In October 2014, O'Neill was given another 45-day suspension as a result of a June 2013 violation at Belmont Park. By this time, O'Neill had accumulated 19 drug violations. The New York Racing Association also fined him $10,000. However, as happened in 2012, they agreed that he would not have to serve his suspension until after a major event, this time the 2014 Breeders' Cup. He was also given an additional 45-day suspended sentence, which would "be served if he incurs another medication violation before December 18, 2015, at any US track." Following his New York suspension, he was given a separate 45-day suspension in California, based on his violation of the CHRB restrictions from 2012 due to the 2013 New York violation. This suspension foreclosed his ability to train horses for the 2014 Breeders' Cup. In addition, California gave him an 18-month probation period on top of the 45 day ban, during which time he cannot have any further Class I, II, or III drug violations in any part of the USA or internationally.

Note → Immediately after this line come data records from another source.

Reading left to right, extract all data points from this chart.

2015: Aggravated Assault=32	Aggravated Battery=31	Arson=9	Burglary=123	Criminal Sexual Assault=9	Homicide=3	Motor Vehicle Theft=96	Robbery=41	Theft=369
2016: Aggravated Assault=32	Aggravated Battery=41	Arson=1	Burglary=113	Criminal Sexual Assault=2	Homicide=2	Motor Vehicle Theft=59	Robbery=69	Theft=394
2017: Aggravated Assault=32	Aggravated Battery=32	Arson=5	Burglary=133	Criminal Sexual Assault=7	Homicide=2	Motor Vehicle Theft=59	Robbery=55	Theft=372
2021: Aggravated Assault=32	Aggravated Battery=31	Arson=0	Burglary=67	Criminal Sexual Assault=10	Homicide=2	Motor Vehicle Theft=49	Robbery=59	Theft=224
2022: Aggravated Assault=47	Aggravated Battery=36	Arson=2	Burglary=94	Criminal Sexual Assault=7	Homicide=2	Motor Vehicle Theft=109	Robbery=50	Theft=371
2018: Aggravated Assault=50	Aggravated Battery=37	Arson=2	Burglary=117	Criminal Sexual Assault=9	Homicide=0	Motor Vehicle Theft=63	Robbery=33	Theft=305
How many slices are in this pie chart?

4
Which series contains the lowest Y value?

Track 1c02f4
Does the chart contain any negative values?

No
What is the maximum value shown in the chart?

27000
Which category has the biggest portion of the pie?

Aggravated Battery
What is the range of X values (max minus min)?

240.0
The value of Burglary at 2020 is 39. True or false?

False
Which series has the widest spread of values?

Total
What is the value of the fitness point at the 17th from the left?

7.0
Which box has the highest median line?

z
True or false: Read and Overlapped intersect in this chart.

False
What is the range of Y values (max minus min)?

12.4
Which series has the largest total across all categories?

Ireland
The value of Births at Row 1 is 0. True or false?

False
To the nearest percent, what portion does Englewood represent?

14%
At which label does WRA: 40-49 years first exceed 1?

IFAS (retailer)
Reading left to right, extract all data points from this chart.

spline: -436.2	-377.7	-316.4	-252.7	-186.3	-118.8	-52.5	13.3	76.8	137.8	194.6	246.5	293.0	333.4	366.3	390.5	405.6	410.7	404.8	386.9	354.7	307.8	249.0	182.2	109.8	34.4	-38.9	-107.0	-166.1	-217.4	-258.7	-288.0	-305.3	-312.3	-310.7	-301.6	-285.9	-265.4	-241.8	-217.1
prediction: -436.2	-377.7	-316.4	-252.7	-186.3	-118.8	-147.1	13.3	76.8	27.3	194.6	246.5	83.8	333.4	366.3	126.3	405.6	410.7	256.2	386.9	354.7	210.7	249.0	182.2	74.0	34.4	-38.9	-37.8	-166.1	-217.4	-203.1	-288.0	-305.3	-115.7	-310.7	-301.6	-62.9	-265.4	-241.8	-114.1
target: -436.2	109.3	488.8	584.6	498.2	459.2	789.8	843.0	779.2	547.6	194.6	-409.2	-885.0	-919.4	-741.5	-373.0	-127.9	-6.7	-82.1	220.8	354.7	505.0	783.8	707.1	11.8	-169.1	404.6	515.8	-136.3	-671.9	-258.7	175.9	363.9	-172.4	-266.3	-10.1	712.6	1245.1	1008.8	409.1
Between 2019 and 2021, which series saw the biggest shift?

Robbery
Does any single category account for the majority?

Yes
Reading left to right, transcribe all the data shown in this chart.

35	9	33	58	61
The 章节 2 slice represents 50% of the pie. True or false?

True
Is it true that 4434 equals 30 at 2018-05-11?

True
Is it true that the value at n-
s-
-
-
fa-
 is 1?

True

While his previous penalties were based upon the dates that assorted complaints were filed or adjudicated, this time the ruling was that the "deciding event" for any violation would be the date when the offense actually occurred. His assistant trainer was put in charge of conditioning horses for his stable, and one horse was transferred to a different trainer.

When the media spotlight turned to O'Neill in 2016, he chose not to discuss "stuff that happened in the past that I didn't do," but also said, "Those times have made us – me – realize I need to step up my game and really make sure we're on the same page."